For 2024, Washington state imposes an estate tax on estates valued at over $2.19 million – call that the credit amount. A crucial difference between the state system and the federal system is the inability to automatically double the credit amount to $4.386 million for a married couple. The tax starts at 10% on the amount of the estate over $2.193 million and can go as high as 20%. Importantly, there is never a tax on assets going to a surviving spouse.
Putting it together with an example, assume Dick and Jane have a total estate of $3 million. The total estate includes every single asset owned by Dick and Jane and it even includes life insurance death benefits. Life insurance is generally not subject to the income tax but it is part of the gross estate for estate tax calculations. With a total estate of $3 million, Washington generally presumes that each spouse owns one-half of the total (or $1.5 million each). That presumption is courtesy of our community property laws.

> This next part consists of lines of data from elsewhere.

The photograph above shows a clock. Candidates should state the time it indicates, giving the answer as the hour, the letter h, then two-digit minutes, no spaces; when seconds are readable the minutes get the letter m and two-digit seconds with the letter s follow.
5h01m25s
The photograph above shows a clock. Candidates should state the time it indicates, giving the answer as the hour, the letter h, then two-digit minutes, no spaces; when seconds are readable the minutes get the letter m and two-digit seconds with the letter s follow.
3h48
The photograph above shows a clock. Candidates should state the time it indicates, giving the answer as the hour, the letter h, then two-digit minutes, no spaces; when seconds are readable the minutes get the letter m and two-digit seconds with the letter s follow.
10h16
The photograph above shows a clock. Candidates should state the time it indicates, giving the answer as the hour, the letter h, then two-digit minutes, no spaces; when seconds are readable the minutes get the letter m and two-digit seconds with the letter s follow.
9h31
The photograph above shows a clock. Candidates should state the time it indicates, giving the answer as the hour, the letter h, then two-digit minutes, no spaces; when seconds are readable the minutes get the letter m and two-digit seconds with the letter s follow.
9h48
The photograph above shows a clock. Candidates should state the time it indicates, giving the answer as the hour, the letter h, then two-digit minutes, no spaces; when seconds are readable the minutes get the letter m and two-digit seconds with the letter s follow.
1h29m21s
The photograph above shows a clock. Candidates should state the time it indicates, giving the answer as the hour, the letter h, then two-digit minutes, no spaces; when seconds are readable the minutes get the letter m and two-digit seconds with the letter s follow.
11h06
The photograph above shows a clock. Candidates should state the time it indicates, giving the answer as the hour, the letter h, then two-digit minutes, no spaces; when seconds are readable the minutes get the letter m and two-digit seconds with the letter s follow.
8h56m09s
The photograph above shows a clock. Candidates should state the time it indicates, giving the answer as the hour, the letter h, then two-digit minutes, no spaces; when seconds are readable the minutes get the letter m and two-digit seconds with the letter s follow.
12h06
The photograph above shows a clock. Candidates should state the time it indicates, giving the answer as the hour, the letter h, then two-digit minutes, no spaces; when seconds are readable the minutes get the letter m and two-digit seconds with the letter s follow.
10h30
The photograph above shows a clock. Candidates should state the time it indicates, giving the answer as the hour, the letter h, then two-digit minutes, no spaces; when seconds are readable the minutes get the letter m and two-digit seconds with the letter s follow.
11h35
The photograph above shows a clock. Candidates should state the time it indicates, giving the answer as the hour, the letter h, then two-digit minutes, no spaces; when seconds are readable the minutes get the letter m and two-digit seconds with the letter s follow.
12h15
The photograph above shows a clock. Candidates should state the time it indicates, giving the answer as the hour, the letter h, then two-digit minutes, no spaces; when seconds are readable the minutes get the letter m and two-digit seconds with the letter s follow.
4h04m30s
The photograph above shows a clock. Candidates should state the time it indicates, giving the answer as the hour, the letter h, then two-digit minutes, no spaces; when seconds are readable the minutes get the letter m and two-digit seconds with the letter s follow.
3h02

Assume Dick passes away first and leaves everything to his wife, Jane. Dick’s estate is valued at $1.5 million, which is under the applicable tax threshold of $2.19 million. Accordingly, the entirety of his estate passes to Jane free of any estate tax. Now, Jane’s estate increases in value from $1.5 million to $3 million as she is the sole owner of the estate that was previously owned by both her and Dick.
Assuming no change in assets, when Jane passes away, her estate will still be valued at $3 million. Assume further that Jane has an estate plan that gives all her assets to her two children. It is at this point that Washington assesses a tax.
The tax calculation is this: $3 million (total estate) minus the $2.19 million credit amount, leaves $807,000 remaining over the credit amount. The tax then is 10% multiplied by the amount over the credit ($807,000) for a total estimated tax of $80,700 due within nine months of the date of Jane’s death. The tax amount is typically paid prior to the distribution to the heirs (in this case, Jane’s children). There you have it, the back-of-the-napkin tax calculation.
Two takeaways here are worth highlighting. First, most people will not pay any estate tax (as a percentage of population, most do not have over $2.19 million). Second, even if an estate might be subject to an estate tax, the surviving spouse usually pays zero estate tax. It is only after the surviving spouse’s death that estate tax is usually imposed.
Changing the facts slightly, assume Dick and Jane had assets valued at $2.2 million. They would have a taxable estate but might be much less interested in any estate tax mitigation efforts as their estate tax would be ($2.2 million - $2.19 million multiplied by 10%) about $700.
If a couple has an estate valued at over $2.19 million, there are some simple ways that same couple can pass double that amount ($4.38 million) with the use of a so-called “credit shelter” trust. Folks with more than $4.38 million have many other options to mitigate the estate tax as well. But the first step is understanding the magnitude of tax applicable to your estate to help determine your appetite for mitigation.
As the title suggests, this is only a rudimentary calculation, and it omits many important factors. Work with your estate planning professionals to address your individual needs.
Beau Ruff, a licensed attorney and certified financial planner, is the director of planning at Cornerstone Wealth Strategies, a full-service independent investment management and financial planning firm in Kennewick.